Warpとは、NVIDIAのCUDAアーキテクチャにおいて、32個のスレッドで構成される最小の実行単位です。同一のwarp内のスレッドは、命令を同時に（SIMD形式で）実行します。そのため、if文による条件分岐が存在すると、異なる実行パスをたどるスレッドが生じ、それにより実行がシリアライズされ、効率が大幅に低下します。

Causal Maskの処理でif文を使っていますが、インデックスの組を生成する時点で不要な組が生成されないように修正した方が良さそうです。

        # attention scoreを計算
        for s, _s in ti.ndrange(sequence_size, sequence_size):
            if s < _s: continue  # Causal mask : s <= _s だけを計算

所感

Taichiは初見だったので、色々思うところがありました。

処理内容が分かりやすい

私はテンソル操作は不慣れで、コードを見ても具体的にどのような計算をしているのかすぐにピンときません。

たとえば以下のコードを見て思うのは…

att = (q @ k.transpose(-2, -1)) * (1.0 / math.sqrt(k.size(-1)))

🤔💭
@ってどんな計算？（行列積です。"… i j" @ "… j k" -> "… i k"）
transpose(-2, -1)？テンソルの転置って？
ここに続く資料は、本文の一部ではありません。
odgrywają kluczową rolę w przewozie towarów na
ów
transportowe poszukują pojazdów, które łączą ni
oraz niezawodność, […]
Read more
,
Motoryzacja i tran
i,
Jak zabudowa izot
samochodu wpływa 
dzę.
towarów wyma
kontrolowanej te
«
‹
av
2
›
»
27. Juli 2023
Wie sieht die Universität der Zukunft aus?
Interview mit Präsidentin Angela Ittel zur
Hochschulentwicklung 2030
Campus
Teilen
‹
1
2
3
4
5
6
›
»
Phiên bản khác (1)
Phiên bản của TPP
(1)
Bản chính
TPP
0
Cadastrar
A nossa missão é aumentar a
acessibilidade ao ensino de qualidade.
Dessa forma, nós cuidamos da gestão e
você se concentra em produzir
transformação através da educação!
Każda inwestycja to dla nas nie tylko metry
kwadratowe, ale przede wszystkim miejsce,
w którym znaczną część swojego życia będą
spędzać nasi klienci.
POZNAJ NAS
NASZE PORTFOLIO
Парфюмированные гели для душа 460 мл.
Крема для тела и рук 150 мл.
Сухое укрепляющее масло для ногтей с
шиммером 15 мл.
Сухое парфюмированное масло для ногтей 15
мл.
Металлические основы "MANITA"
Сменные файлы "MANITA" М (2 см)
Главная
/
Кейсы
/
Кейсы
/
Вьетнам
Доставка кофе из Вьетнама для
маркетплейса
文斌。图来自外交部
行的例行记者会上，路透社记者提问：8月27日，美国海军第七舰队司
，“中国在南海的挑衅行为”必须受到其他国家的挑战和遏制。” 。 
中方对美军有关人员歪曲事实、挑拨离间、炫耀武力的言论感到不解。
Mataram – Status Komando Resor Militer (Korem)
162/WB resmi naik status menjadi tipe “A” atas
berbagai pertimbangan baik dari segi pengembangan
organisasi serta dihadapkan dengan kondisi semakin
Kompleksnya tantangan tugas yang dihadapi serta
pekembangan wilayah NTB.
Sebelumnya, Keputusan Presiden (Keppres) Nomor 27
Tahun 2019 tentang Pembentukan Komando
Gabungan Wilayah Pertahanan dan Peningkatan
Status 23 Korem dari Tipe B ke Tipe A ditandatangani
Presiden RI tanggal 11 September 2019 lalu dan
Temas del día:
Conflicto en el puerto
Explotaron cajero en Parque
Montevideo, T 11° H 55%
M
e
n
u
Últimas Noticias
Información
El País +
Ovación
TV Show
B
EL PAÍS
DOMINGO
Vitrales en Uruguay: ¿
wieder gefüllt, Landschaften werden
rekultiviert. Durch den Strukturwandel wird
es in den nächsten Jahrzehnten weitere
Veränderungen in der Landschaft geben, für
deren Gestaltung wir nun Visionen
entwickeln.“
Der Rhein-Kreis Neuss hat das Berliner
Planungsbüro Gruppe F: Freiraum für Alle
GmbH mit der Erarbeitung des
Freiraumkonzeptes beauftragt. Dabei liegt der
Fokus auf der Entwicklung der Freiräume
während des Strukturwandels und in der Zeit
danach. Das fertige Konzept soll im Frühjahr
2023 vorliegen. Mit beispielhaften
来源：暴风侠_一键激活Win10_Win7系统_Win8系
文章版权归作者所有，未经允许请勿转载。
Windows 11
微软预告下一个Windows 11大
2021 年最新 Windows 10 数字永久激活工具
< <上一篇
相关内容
（rearrange(t, '... i j -> ... j i')です）

Taichiならインデックスで指定するので、テンソルのどの要素を計算しているのか分かりやすいです。

mat[s, _s] += q[I, s, e] * k[I, _s, e]

🤔💭
シーケンス位置s,_sの違う要素同士を掛け算して合計している！

学習

Taichiは学習曲線が急峻で、動くコードを書けるようになるまでがやや大変でした。

ウェブ上に情報が少ないためか、ChatGPTとClaudeはあまりよいコードの書き方を教えてくれませんでした。ランク多態性などの書き方は自分で編み出す必要がありました。

そのため結構学習が必要だったのですが、拙作「Code-lets」に書き方をメモしながら学習を進めました。

JupyterLabでスニペットを動かして、動作したコードをPostしていく感じです。
「あれはどのように書くんだっけ？」となった時に、素早く描き方を探すことができて、学習の記録場所としては結構良かったです。